▶ **Description of the task**:
Reproduce the records below with "top-left" swapped for "upper-left" and every other character unchanged.
---- Available data
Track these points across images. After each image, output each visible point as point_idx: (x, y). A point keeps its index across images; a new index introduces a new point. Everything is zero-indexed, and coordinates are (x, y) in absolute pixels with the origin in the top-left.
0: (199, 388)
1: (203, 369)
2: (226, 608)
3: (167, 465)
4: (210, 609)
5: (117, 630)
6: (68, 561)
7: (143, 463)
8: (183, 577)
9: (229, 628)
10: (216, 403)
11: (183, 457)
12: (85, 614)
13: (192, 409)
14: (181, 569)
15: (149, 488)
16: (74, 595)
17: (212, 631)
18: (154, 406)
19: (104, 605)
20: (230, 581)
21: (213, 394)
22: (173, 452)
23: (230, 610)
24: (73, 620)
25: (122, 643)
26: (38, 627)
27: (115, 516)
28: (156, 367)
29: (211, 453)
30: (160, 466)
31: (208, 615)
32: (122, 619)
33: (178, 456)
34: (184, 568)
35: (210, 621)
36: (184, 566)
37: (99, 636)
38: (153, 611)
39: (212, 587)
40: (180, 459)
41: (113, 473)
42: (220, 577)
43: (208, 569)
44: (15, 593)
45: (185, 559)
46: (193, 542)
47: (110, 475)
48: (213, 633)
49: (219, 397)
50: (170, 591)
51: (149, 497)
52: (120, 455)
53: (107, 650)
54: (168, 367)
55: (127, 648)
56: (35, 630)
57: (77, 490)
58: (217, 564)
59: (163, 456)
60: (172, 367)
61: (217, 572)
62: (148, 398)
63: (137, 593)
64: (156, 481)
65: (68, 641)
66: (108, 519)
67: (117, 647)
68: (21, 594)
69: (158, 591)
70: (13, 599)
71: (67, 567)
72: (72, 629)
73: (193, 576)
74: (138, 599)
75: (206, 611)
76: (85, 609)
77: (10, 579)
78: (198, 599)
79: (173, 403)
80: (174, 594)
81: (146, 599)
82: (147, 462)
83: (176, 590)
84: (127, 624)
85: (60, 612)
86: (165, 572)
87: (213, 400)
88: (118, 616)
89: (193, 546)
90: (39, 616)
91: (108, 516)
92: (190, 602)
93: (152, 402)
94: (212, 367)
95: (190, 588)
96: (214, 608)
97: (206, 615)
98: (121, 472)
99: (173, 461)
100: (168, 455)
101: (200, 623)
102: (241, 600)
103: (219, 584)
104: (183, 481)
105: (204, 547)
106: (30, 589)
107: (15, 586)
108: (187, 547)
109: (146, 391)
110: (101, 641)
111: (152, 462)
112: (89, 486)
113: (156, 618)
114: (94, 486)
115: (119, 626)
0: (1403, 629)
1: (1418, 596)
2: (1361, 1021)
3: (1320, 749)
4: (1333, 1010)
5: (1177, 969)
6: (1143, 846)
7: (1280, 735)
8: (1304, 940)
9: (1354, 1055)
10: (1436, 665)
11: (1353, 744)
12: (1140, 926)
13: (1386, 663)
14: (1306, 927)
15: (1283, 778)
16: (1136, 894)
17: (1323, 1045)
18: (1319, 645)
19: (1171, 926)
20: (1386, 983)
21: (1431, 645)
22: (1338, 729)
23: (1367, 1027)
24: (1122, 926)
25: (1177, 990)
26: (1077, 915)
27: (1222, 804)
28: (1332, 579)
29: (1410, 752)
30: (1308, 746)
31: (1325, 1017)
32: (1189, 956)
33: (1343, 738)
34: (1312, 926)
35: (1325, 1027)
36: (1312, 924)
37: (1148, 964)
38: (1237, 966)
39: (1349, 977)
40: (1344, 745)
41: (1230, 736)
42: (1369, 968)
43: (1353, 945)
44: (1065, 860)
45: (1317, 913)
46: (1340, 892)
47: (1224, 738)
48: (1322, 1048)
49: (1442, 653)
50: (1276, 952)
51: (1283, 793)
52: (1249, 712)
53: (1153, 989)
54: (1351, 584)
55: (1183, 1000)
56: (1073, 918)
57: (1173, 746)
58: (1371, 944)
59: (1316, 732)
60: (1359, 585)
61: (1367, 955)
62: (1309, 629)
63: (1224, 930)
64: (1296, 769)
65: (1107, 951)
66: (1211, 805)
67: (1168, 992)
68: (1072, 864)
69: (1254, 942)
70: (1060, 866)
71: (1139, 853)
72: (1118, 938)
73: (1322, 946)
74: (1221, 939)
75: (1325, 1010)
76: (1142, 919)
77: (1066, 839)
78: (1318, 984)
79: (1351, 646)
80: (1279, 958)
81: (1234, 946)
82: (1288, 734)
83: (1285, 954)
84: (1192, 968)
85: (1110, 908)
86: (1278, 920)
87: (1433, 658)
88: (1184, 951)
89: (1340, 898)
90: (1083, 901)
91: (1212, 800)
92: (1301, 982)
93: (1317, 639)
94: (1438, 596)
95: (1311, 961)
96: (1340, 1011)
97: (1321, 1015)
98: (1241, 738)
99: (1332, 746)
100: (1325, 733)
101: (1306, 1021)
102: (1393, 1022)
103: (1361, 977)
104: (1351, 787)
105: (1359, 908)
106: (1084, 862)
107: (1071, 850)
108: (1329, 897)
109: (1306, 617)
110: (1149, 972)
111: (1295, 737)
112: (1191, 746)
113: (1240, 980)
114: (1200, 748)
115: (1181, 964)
--------
▶ **Answer to the exercise**:
Track these points across images. After each image, output each visible point as point_idx: (x, y). A point keeps its index across images; a new index introduces a new point. Everything is zero-indexed, and coordinates are (x, y) in absolute pixels with the origin in the upper-left.
0: (199, 388)
1: (203, 369)
2: (226, 608)
3: (167, 465)
4: (210, 609)
5: (117, 630)
6: (68, 561)
7: (143, 463)
8: (183, 577)
9: (229, 628)
10: (216, 403)
11: (183, 457)
12: (85, 614)
13: (192, 409)
14: (181, 569)
15: (149, 488)
16: (74, 595)
17: (212, 631)
18: (154, 406)
19: (104, 605)
20: (230, 581)
21: (213, 394)
22: (173, 452)
23: (230, 610)
24: (73, 620)
25: (122, 643)
26: (38, 627)
27: (115, 516)
28: (156, 367)
29: (211, 453)
30: (160, 466)
31: (208, 615)
32: (122, 619)
33: (178, 456)
34: (184, 568)
35: (210, 621)
36: (184, 566)
37: (99, 636)
38: (153, 611)
39: (212, 587)
40: (180, 459)
41: (113, 473)
42: (220, 577)
43: (208, 569)
44: (15, 593)
45: (185, 559)
46: (193, 542)
47: (110, 475)
48: (213, 633)
49: (219, 397)
50: (170, 591)
51: (149, 497)
52: (120, 455)
53: (107, 650)
54: (168, 367)
55: (127, 648)
56: (35, 630)
57: (77, 490)
58: (217, 564)
59: (163, 456)
60: (172, 367)
61: (217, 572)
62: (148, 398)
63: (137, 593)
64: (156, 481)
65: (68, 641)
66: (108, 519)
67: (117, 647)
68: (21, 594)
69: (158, 591)
70: (13, 599)
71: (67, 567)
72: (72, 629)
73: (193, 576)
74: (138, 599)
75: (206, 611)
76: (85, 609)
77: (10, 579)
78: (198, 599)
79: (173, 403)
80: (174, 594)
81: (146, 599)
82: (147, 462)
83: (176, 590)
84: (127, 624)
85: (60, 612)
86: (165, 572)
87: (213, 400)
88: (118, 616)
89: (193, 546)
90: (39, 616)
91: (108, 516)
92: (190, 602)
93: (152, 402)
94: (212, 367)
95: (190, 588)
96: (214, 608)
97: (206, 615)
98: (121, 472)
99: (173, 461)
100: (168, 455)
101: (200, 623)
102: (241, 600)
103: (219, 584)
104: (183, 481)
105: (204, 547)
106: (30, 589)
107: (15, 586)
108: (187, 547)
109: (146, 391)
110: (101, 641)
111: (152, 462)
112: (89, 486)
113: (156, 618)
114: (94, 486)
115: (119, 626)
0: (1403, 629)
1: (1418, 596)
2: (1361, 1021)
3: (1320, 749)
4: (1333, 1010)
5: (1177, 969)
6: (1143, 846)
7: (1280, 735)
8: (1304, 940)
9: (1354, 1055)
10: (1436, 665)
11: (1353, 744)
12: (1140, 926)
13: (1386, 663)
14: (1306, 927)
15: (1283, 778)
16: (1136, 894)
17: (1323, 1045)
18: (1319, 645)
19: (1171, 926)
20: (1386, 983)
21: (1431, 645)
22: (1338, 729)
23: (1367, 1027)
24: (1122, 926)
25: (1177, 990)
26: (1077, 915)
27: (1222, 804)
28: (1332, 579)
29: (1410, 752)
30: (1308, 746)
31: (1325, 1017)
32: (1189, 956)
33: (1343, 738)
34: (1312, 926)
35: (1325, 1027)
36: (1312, 924)
37: (1148, 964)
38: (1237, 966)
39: (1349, 977)
40: (1344, 745)
41: (1230, 736)
42: (1369, 968)
43: (1353, 945)
44: (1065, 860)
45: (1317, 913)
46: (1340, 892)
47: (1224, 738)
48: (1322, 1048)
49: (1442, 653)
50: (1276, 952)
51: (1283, 793)
52: (1249, 712)
53: (1153, 989)
54: (1351, 584)
55: (1183, 1000)
56: (1073, 918)
57: (1173, 746)
58: (1371, 944)
59: (1316, 732)
60: (1359, 585)
61: (1367, 955)
62: (1309, 629)
63: (1224, 930)
64: (1296, 769)
65: (1107, 951)
66: (1211, 805)
67: (1168, 992)
68: (1072, 864)
69: (1254, 942)
70: (1060, 866)
71: (1139, 853)
72: (1118, 938)
73: (1322, 946)
74: (1221, 939)
75: (1325, 1010)
76: (1142, 919)
77: (1066, 839)
78: (1318, 984)
79: (1351, 646)
80: (1279, 958)
81: (1234, 946)
82: (1288, 734)
83: (1285, 954)
84: (1192, 968)
85: (1110, 908)
86: (1278, 920)
87: (1433, 658)
88: (1184, 951)
89: (1340, 898)
90: (1083, 901)
91: (1212, 800)
92: (1301, 982)
93: (1317, 639)
94: (1438, 596)
95: (1311, 961)
96: (1340, 1011)
97: (1321, 1015)
98: (1241, 738)
99: (1332, 746)
100: (1325, 733)
101: (1306, 1021)
102: (1393, 1022)
103: (1361, 977)
104: (1351, 787)
105: (1359, 908)
106: (1084, 862)
107: (1071, 850)
108: (1329, 897)
109: (1306, 617)
110: (1149, 972)
111: (1295, 737)
112: (1191, 746)
113: (1240, 980)
114: (1200, 748)
115: (1181, 964)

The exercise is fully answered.